[Kutipan Dokumen]
= = = = =

Terkait polemik ini, PDIP menegaskan bahwa pemecatan Tia bukan terkait kritik tersebut, melainkan karena sengketa internal partai terkait penghitungan suara.
Karena itu, PDIP menganggap pergantian tersebut sesuai prosedur.
PDIP pun beralasan, pada Mei 2024 lalu, Tia dan Bonnie berselisih di Bawaslu Banten.
Bonnie mencurigai adanya penggelembungan suara yang dilakukan oleh delapan Panitia Pemilihan Kecamatan (PPK) di wilayah Lebak dan Pandeglang.
Dugaan ini timbul setelah Bonnie mencermati proses penghitungan suara di daerah tersebut.
Bawaslu Banten akhirnya memutuskan bahwa sejumlah anggota PPK yang dituduh oleh Bonnie terbukti melanggar tata cara, prosedur, serta mekanisme rekapitulasi hasil penghitungan suara di tingkat kecamatan hingga kabupaten/kota.
Atas dasar putusan tersebut, Bonnie membawa permasalahannya ke Mahkamah Partai PDIP karena ia merasa telah terjadi pergeseran suara yang merugikan.
Djarot Saiful Hidayat, Ketua DPP PDIP Bidang Ideologi dan Kaderisasi, mengonfirmasi bahwa Tia diduga terlibat dalam sengketa internal partai terkait perolehan suara di Dapil.
Masalah sengketa di internal pun sudah diselesaikan di tubuh partai berlogo moncong putih tersebut.
"Kalau ada perselisihan hasil suara di antara kader internal partai, itu, kan, diselesaikan di partai. Sudah ada gugatan, ada laporan tentang perselisihan perolehan suara,” kata Djarot
Walau demikian, tidak sedikit pihak yang memandang langkah ini sebagai langkah yang tidak demokratis.
Bahkan menganggap kasus ini sebagai potret buram demokrasi di Indonesia, di mana partai politik kerap kali terlihat lebih fokus pada kepentingan internal daripada memperjuangkan suara rakyat.
Peneliti dari Forum Masyarakat Peduli Parlemen Indonesia (Formappi), Lucius Karus, misalnya, menyebut tindakan PDIP sebagai tragedi demokrasi.
Baginya, keputusan partai memecat seorang caleg terpilih yang sudah memperoleh legitimasi suara dari rakyat merupakan sebuah sabotase terhadap proses demokrasi.
Pemilu seharusnya menjadi arena bagi rakyat untuk menyalurkan hak pilih mereka, bukan sekadar formalitas yang bisa diabaikan oleh partai.
Pada titik ini, tegas lucius, kita melihat bahwa etika demokrasi menjadi sorotan utama. Jika suara rakyat diabaikan dan keputusan partai lebih dominan, apa artinya pemilu yang demokratis?
Sistem demokrasi di Indonesia jelasnya, seharusnya menempatkan rakyat sebagai pemilik kedaulatan tertinggi.

= = = = =

(Butir yang tercantum dalam kumpulan data)
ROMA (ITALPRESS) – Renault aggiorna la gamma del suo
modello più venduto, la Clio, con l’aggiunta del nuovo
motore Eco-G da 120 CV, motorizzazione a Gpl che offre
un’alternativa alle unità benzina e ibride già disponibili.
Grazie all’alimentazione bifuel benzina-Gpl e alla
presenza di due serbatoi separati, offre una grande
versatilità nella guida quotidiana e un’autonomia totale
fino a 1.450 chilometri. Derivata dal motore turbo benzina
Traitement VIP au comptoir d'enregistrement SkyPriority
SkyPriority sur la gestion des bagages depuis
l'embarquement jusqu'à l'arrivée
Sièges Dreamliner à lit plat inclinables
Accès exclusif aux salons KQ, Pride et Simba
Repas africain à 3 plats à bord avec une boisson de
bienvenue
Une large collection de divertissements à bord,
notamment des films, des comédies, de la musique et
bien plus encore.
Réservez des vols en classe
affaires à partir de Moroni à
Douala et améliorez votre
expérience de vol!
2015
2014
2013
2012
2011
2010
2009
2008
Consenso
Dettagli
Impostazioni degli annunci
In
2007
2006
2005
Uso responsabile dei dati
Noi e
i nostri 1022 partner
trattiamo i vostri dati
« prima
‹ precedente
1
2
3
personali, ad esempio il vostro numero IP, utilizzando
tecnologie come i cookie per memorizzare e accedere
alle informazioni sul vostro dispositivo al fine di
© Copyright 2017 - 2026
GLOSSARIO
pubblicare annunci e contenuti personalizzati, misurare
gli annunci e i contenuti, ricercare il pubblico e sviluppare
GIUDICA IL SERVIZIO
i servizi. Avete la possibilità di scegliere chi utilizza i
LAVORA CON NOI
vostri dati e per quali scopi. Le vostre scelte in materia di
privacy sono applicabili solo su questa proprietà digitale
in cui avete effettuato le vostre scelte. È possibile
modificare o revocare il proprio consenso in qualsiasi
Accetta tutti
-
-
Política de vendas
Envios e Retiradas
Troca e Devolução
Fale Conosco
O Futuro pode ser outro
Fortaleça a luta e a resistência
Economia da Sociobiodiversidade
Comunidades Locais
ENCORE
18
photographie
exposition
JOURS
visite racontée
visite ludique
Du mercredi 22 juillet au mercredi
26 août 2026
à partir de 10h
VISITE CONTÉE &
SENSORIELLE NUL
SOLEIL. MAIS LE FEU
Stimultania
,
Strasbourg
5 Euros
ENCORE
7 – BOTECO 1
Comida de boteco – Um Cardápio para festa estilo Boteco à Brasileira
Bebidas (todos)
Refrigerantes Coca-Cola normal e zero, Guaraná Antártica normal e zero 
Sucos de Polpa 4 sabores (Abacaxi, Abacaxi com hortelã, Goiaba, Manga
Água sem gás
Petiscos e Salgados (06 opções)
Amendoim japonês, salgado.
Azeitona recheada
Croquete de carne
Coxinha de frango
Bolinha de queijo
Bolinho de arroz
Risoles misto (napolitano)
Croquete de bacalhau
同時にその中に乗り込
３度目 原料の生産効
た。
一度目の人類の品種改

= = = = =

[Tugas Latihan]
**A.** Dapatkah Anda mengutip kata demi kata bagian catatan mulai dari baris pertamanya sampai baris yang memuat "bien plus encore.", termasuk kedua baris itu?
**B.** Bisakah Anda melanjutkan teks tentang pemecatan Tia oleh PDIP mulai dari kalimat terakhir yang ada?

[Hasil Tiap Tugas]
**A.**
ROMA (ITALPRESS) – Renault aggiorna la gamma del suo
modello più venduto, la Clio, con l’aggiunta del nuovo
motore Eco-G da 120 CV, motorizzazione a Gpl che offre
un’alternativa alle unità benzina e ibride già disponibili.
Grazie all’alimentazione bifuel benzina-Gpl e alla
presenza di due serbatoi separati, offre una grande
versatilità nella guida quotidiana e un’autonomia totale
fino a 1.450 chilometri. Derivata dal motore turbo benzina
Traitement VIP au comptoir d'enregistrement SkyPriority
SkyPriority sur la gestion des bagages depuis
l'embarquement jusqu'à l'arrivée
Sièges Dreamliner à lit plat inclinables
Accès exclusif aux salons KQ, Pride et Simba
Repas africain à 3 plats à bord avec une boisson de
bienvenue
Une large collection de divertissements à bord,
notamment des films, des comédies, de la musique et
bien plus encore.

**B.**
“Ketika seorang caleg terpilih seperti Tia, yang telah mendapatkan kepercayaan dari konstituen, dikesampingkan begitu saja, legitimasi proses pemilu menjadi dipertanyakan,” tegas Lucius.
Selain Tia, kasus serupa juga terjadi pada Rahmad Handoyo, caleg PDIP dari Dapil Jawa Tengah V yang juga dipecat oleh partai.
Pemecatan Rahmad serta Tia diabadikan dalam Surat Keputusan KPU Nomor 1368 tentang Perubahan Keempat Atas Keputusan KPU Nomor 1206 Tahun 2024.
Pergantian dua caleg ini kembali memperkuat pandangan bahwa partai politik di Indonesia masih terjebak dalam persoalan internal yang seringkali merugikan proses demokrasi yang seharusnya murni.
Kuasa hukum Tia, Jupryanto Purba, menegaskan bahwa pemecatan kliennya tidak didasarkan pada fakta yang tepat.
Jupryanto menyebutkan bahwa Tia telah dibebaskan dari tuduhan pelanggaran administrasi pemilu oleh Bawaslu.
Hal ini seharusnya menjadi dasar bahwa Tia tidak bersalah dalam sengketa penggelembungan suara yang diangkat Bonnie.
Namun, meskipun telah ada keputusan Bawaslu yang menguntungkan Tia, PDIP tetap melanjutkan pemecatan dengan alasan sengketa internal.
Menariknya, kasus ini juga mengungkap bagaimana proses internal partai kadang berjalan di luar kontrol publik.
Dalam sistem yang seharusnya transparan, banyak keputusan partai justru tertutup oleh dalih "urusan internal".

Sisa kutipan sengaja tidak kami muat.